Weed-Killing Robots Taking Over Agrochemical Giants
The massive reduction of pesticides used with new precision sprayers is allowing for more exotic forms of experimental herbicides to be developed and used. The demand for mass amounts of herbicides will be greatly reduced as weed-killing robots infiltrate the market.
“Because we’re now giving the grower an order of magnitude reduction in the amount of herbicide they’re using, all of a sudden these more expensive, exotic herbicides are now in play again,” said Willy Pell, Blue River director of new technology.
Herbicides will need to be produced in smaller amounts, allowing scientists to focus on developing more effective, and more environmentally sustainable herbicide compounds.
“They’ve actually devoted resources to looking through their backlog, kind of cutting room floor, and rethinking these different materials with our [precision weed-killing] machine in mind,” he added.
The rapid development of efficient weed-killing robots is quickly changing the way farmers are approaching weeding their fields.

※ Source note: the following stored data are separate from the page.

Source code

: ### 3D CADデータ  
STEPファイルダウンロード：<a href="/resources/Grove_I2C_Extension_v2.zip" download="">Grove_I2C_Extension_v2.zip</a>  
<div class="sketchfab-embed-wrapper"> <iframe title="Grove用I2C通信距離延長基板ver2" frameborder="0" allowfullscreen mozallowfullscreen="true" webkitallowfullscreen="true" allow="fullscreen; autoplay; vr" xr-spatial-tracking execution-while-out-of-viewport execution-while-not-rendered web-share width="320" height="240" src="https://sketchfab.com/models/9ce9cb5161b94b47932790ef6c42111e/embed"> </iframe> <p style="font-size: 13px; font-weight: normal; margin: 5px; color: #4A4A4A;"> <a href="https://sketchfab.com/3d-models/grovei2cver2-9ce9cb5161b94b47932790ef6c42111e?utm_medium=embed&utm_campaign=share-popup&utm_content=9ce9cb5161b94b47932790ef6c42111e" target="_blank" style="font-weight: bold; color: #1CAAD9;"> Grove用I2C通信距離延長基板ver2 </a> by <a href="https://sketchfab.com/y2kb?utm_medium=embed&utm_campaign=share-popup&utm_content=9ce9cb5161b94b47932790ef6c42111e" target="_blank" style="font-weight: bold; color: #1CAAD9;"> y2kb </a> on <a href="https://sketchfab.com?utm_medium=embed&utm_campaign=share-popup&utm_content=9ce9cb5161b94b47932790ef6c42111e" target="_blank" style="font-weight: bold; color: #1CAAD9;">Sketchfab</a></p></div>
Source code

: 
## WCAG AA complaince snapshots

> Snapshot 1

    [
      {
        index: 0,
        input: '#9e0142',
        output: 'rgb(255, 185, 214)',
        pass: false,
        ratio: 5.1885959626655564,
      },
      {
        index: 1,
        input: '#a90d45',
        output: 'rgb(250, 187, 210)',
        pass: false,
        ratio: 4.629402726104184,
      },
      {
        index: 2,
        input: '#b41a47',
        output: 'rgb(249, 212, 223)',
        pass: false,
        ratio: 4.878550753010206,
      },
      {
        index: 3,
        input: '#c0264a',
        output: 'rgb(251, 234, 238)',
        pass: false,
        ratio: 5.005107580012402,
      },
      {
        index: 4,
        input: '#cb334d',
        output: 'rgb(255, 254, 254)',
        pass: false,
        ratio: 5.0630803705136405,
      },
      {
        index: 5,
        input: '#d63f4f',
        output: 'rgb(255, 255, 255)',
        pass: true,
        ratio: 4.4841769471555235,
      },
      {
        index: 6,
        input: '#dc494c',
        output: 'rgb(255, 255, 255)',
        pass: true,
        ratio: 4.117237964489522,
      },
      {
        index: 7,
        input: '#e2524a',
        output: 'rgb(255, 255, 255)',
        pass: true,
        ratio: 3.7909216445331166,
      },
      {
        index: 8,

New research is reducing the operating cost and new autonomous farming robot competition are driving the cost of the robots down.
“If you can reduce herbicides by the factor of 10 it becomes very compelling for the farmer in terms of productivity. It’s also eco-friendly and that’s clearly going to be very popular, if not compulsory, at some stage,” he said.
From Crop Spraying to Farminators - The Future of Farming
Blue River Technology, another industry leader of precision herbicide spraying, is developing a tractor attachment which uses robotic nozzles to automatically target unwanted weeds. While not an autonomous system, the device is still many times more efficient and can be mounted on to a tractor in place of a traditional sprayer.
But these robotic companies are not the only ones developing weed-killing robots. ‘Farminators’, robots which do farm work, are taking over the farming industry by storm.
Surprisingly, the change is being welcomed by the farming community.
“It’s farmers who are driving this because labour is in short supply and they are looking for technological assistance,” says Salah Sukkarieh of the University of Sydney, a scientist investigating his own fleet of farminators.
There are many companies who have successfully developed autonomous seeders, harvesters, and other autonomous farming processors, although the robots have yet to make a large impact on the herbicide industry. But researchers say the technology is ready to take over.
“A lot of the technology is already available. It’s just a question of packaging it together at the right cost for the farmers,” said Richard Lightbound, Robo’s CEO for Europe, the Middle East, and Africa.
Big Companies Buy-in
Large companies like John Deere and Robert Bossch, among many other smaller companies like ecoRobotix and Blue River, are already buying into and developing precision spraying robotic equipment.
While John Deere still produces commercial sprayers, they have only made marginal gains in efficiency and cost, while leaving the environmental damages practically unchanged. Instead, they are joining the movement on developing precision spraying robots, leaving crop spraying for the dust.
“The fact that a tractor and row-crop oriented company such as John Deere did this means it won’t be long before corn or soybean farmers in the U.S. Midwest will start using precision spraying,” said Jeneiv Shah, deputy manager of the Sarasin Food & Agriculture Opportunities.